__Consigne A__
Recopiez tout le passage de l'extrait, depuis « Mais alors, si » jusqu'à « réponse est complexe. ».
__Consigne B__
Dans l'extrait, quel compositeur a écrit la pièce que le courriel rappelait ?

__Extrait du document__
----------
Un triangle équilatéral : mars 2018

Le mois dernier, j’ai reçu un courriel qui m’a profondément touché. Son auteur, membre de notre communauté TFS, déplorait la perte de vies innocentes à l’école secondaire Marjory Stoneman Douglas de Parkland, et voulait me rappeler une pièce du compositeur Manuel de Falla (1876–1946), dont la poignante simplicité le réconfortait quelque peu en ce moment tragique.
À vrai dire, la musique arrive parfois à nous aider là où la raison ne peut le faire, car il est impossible de comprendre la logique d’un si flagrant mépris pour la vie humaine comme celui que nous avons vu le jour de la Saint-Valentin en Floride.
 
Comment devrions-nous, parents et enseignants, réagir à un tel événement après le choc du premier moment ? Je suggère que nous essayions d’inculquer aux nouvelles générations le principe selon lequel notre existence a pour ultime but de réaliser notre potentiel en tant qu’êtres humains et de mettre ce potentiel au service du bien commun. Le reste est secondaire.
 
Mais alors, si le reste est secondaire, nous pourrions légitimement nous demander quel rôle l’ambition académique peut jouer dans l’éducation. La réponse est complexe.
----------
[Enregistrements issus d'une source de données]
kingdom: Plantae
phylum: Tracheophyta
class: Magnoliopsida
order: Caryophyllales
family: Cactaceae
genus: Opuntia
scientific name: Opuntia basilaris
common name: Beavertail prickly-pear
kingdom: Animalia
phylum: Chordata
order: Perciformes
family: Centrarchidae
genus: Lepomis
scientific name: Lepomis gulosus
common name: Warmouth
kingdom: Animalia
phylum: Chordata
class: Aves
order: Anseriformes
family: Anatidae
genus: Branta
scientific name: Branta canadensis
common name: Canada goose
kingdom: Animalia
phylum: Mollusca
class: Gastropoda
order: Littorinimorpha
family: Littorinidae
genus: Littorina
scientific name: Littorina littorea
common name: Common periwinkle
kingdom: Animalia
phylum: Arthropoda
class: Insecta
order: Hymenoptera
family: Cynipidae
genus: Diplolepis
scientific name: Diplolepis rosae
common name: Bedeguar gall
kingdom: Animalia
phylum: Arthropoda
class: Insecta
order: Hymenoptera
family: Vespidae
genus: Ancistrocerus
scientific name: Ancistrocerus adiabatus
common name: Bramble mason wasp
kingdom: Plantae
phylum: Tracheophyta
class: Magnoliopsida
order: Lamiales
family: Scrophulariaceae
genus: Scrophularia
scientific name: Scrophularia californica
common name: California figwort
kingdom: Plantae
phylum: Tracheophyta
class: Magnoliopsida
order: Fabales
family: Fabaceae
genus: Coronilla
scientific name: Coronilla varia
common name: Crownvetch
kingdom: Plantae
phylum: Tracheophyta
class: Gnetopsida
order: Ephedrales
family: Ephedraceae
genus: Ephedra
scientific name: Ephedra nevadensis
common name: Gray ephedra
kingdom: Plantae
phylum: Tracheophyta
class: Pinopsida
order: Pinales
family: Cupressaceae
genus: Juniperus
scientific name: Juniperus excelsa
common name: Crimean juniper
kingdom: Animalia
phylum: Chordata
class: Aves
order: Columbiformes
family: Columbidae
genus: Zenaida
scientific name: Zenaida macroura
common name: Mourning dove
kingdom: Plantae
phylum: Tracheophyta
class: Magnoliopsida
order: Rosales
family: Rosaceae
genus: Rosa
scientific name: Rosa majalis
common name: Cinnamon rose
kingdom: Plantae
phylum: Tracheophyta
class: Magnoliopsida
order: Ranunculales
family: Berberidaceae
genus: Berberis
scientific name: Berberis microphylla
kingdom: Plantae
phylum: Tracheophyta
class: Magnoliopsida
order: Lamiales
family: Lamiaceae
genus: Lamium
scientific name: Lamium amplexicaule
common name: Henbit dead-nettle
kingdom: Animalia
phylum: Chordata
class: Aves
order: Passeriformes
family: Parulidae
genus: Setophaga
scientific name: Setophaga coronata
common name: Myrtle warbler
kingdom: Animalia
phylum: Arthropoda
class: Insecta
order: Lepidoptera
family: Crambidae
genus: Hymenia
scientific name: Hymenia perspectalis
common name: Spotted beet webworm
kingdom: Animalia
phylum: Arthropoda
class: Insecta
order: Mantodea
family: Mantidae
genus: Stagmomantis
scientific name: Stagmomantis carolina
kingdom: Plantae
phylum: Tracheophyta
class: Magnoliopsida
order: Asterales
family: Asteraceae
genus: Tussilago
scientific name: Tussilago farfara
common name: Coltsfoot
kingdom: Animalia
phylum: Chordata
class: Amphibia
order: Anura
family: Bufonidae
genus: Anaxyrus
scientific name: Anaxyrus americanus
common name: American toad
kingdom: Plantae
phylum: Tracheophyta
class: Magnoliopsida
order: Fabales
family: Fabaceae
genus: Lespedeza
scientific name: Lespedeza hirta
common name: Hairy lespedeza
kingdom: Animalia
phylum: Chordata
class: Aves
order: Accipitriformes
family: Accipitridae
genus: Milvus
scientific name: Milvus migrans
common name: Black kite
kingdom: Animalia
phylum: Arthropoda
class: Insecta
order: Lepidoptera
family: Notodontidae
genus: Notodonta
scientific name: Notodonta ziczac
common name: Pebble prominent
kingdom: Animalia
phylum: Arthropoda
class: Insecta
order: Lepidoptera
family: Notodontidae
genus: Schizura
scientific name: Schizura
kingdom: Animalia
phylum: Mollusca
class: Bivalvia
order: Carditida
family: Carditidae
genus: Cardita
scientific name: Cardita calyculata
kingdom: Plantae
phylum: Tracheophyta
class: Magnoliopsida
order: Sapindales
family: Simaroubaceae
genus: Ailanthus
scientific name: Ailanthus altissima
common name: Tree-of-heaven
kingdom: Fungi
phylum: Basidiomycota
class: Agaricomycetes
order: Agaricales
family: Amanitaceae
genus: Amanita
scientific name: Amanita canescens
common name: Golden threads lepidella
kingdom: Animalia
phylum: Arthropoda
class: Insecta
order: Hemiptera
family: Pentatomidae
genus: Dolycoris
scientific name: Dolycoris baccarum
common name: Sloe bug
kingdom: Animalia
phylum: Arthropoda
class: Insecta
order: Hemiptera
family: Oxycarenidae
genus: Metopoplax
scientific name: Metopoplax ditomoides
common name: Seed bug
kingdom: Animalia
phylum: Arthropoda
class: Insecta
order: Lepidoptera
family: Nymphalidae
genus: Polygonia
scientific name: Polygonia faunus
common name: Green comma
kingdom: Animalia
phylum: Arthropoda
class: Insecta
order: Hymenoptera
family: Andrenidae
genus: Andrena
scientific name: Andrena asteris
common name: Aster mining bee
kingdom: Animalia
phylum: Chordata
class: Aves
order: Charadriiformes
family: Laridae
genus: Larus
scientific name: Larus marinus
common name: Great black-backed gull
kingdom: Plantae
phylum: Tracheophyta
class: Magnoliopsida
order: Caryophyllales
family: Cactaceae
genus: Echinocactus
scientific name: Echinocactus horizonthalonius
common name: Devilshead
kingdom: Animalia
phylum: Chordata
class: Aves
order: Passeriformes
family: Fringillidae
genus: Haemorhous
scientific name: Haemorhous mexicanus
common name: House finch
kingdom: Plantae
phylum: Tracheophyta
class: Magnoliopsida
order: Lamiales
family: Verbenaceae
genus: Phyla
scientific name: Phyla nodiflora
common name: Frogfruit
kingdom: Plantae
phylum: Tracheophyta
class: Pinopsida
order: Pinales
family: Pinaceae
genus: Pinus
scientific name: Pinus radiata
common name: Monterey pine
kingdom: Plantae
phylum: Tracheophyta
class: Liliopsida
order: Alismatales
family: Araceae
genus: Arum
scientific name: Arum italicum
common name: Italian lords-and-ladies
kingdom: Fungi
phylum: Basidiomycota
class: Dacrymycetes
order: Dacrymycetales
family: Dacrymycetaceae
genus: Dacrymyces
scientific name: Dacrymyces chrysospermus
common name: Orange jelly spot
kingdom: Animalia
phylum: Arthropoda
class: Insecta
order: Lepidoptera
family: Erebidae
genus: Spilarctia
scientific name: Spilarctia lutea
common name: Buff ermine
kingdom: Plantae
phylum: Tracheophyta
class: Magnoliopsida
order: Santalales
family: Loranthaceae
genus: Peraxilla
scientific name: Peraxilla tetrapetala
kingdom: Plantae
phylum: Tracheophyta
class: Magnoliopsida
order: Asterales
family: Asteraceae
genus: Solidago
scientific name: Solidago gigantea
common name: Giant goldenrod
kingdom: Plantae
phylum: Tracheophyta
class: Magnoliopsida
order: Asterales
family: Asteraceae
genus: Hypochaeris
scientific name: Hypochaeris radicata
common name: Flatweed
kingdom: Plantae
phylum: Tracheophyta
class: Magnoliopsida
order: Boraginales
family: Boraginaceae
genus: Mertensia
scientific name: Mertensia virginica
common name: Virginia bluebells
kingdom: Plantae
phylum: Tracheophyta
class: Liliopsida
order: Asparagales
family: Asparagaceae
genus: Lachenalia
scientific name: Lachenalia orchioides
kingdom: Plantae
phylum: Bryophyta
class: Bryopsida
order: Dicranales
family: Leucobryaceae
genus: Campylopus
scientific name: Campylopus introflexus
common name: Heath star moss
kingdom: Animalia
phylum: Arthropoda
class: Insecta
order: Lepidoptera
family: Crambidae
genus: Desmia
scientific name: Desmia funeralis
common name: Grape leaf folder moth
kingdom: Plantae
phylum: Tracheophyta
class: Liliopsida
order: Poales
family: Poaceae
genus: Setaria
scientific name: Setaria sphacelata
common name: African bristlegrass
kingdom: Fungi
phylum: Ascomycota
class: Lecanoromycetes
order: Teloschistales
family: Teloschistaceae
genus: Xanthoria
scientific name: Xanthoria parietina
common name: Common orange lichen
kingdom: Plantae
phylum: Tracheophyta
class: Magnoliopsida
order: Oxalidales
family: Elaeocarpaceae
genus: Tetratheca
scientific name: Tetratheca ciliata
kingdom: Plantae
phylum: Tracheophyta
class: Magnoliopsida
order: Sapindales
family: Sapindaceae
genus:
----------
__Réponse A__
Mais alors, si le reste est secondaire, nous pourrions légitimement nous demander quel rôle l’ambition académique peut jouer dans l’éducation. La réponse est complexe.

__Réponse B__
Manuel de Falla.